Je viens écrire quelques mots d’hommage pour Jeanne-Marie, qui nous abandonne ce dimanche 18 janvier 2026, à l’âge de 86 ans.
Ses obsèques auront lieu le mercredi 28 janvier 2026 à 15 heures 15 en l’église sainte-Thérèse de Savigny-sur-Orge. Je pense bien à Denis, à leurs trois enfants, à leurs petits-enfants.
Je garde en mémoire son dernier message qui se concluait par les mots suivants : « Tiens bon ». Alors oui, on tiendra bon, mais on sait aussi que ce sera plus dur, parce qu’on sera désormais un peu plus seul.
Jeanne-Marie, c’était pour moi une oreille attentive pour écouter mes malheurs, personnels et surtout ecclésiaux, une épaule sur laquelle s’appuyer, une grand-mère de substitution comme tant d’autres paroissiennes de Savigny de sa génération.
Quand j’ai dû quitter Savigny pendant trois mois en 2023, j’ai pu voir qui étaient mes vrais amis, sur qui je pouvais compter. Elle en était.
Je repense à tous les apéritifs, et repas, chez elle, ou chez Danielle, notamment après le départ d’Henri, au coin du feu crépitant de la cheminée. Souvent bien arrosés, il n’était pas rare de ne nous quitter qu’à 3 ou 4 heures du matin, après avoir refait l’Église et le monde.
Jeanne-Marie était une épicurienne. Elle aimait la culture et les arts. Elle peignait et elle chantait.

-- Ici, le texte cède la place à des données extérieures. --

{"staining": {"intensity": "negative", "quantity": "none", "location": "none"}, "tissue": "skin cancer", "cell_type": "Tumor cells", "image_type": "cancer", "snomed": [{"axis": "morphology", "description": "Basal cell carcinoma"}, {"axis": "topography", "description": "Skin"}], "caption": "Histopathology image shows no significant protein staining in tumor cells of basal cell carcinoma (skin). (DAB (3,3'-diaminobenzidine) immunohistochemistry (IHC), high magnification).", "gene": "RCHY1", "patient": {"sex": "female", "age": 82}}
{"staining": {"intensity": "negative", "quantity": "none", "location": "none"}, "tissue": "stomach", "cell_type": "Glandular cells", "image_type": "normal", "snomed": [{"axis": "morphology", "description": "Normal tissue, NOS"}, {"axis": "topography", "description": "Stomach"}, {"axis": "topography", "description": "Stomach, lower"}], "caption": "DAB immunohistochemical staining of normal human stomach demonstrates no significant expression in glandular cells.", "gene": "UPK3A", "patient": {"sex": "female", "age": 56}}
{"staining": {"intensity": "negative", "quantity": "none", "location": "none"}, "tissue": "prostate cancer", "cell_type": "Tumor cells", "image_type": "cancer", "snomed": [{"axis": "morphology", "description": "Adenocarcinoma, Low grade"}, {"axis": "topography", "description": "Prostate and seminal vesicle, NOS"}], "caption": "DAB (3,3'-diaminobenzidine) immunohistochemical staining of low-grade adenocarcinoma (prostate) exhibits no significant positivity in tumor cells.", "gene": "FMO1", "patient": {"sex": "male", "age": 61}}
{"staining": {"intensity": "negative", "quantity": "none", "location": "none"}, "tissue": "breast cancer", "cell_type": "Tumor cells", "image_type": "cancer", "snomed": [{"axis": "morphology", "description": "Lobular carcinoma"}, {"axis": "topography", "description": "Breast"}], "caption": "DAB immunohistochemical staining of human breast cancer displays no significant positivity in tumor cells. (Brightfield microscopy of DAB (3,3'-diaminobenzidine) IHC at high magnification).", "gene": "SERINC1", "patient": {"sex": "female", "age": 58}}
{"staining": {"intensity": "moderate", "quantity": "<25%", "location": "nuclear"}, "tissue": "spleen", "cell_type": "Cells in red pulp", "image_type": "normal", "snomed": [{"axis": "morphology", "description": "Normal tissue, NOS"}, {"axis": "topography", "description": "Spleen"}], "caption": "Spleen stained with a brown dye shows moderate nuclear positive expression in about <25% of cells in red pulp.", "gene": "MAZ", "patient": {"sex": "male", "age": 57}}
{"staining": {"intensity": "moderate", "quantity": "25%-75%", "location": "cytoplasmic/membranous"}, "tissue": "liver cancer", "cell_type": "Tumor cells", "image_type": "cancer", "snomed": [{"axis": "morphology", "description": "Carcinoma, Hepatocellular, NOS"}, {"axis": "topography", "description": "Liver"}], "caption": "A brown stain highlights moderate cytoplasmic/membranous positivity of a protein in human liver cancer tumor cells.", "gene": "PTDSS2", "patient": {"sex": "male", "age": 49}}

Elle aimait l’intelligence.
Elle ne comprenait pas qu’après avoir connu la libération de Vatican II, des gens cherchent à revenir au rite tridentin.
Elle s’interrogeait beaucoup sur la raison qu’alors qu’elle et son mari étaient très épanouis dans leur foi, leurs enfants n’aient pas suivi le même chemin.
Elle s’inquiétait souvent pour ses petits-enfants, tant pour leur avenir professionnel que spirituel.
Elle avait cette sollicitude et ce souci de l’autre, ancré en elle.
Je l’avais rencontrée dans les formations bibliques de Danielle ; elle faisait aussi partie du groupe qui participait activement aux retraites spirituelles à l’abbaye de La Pierre qui vire.
Ces derniers temps, elle ne participait plus qu’aux rencontres de Cinéma et spiritualité, assez malheureuse de voir ce que devenaient nos messes.
On ne pouvait que remarquer ce couple : lui, très grand et très imposant, et elle plutôt petite à côté.
Vadrouillant entre Clair-Village et le Pays Basque (Argelès), elle m’avait d’ailleurs invité la-bas pour m’y changer les idées.
Il n’était pas rare non plus que je la croise à Carrefour market à Morangis.
Elle et son mari Denis partagaient la vision d’une Église conciliaire, fraternelle et charitable.
Denis avait même rencontré l’évêque pour lui demander plus de transparence financière.
Elle osait dire, prendre la parole, dénoncer ce qui ne lui plaisait pas, y compris parfois avec un langage fleuri.
Je me rappelle ce qu’elle disait du maire par rapport à la censure de ma tribune dans le magazine municipal.
Elle réagissait souvent à mes interpellations de la paroisse ; et je trouvais appréciable de me sentir ainsi soutenu.
À Dieu mon amie, partie retrouver Henri, et les autres.
Nous allons poursuivre les combats.
Puisses-tu de là-haut me guider et m’aiguiller.